## [Request]
If a line in the data has the string "식사까지", please show it.

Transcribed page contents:
□ □ □ □ □ □ □
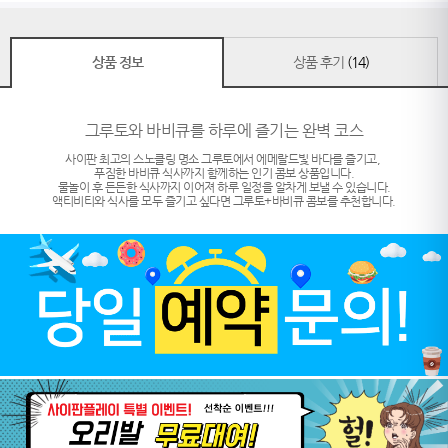
상품 정보
상품 후기
(14)
그루토와 바비큐를 하루에 즐기는 완벽 코스
사이판 최고의 스노클링 명소 그루토에서 에메랄드빛 바다를 즐기고,
푸짐한 바비큐 식사까지 함께하는 인기 콤보 상품입니다.
물놀이 후 든든한 식사까지 이어져 하루 일정을 알차게 보낼 수 있습니다.
액티비티와 식사를 모두 즐기고 싶다면 그루토+바비큐 콤보를 추천합니다.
□ □ □ □ □ □ □
## [Answer for the task]
푸짐한 바비큐 식사까지 함께하는 인기 콤보 상품입니다.
물놀이 후 든든한 식사까지 이어져 하루 일정을 알차게 보낼 수 있습니다.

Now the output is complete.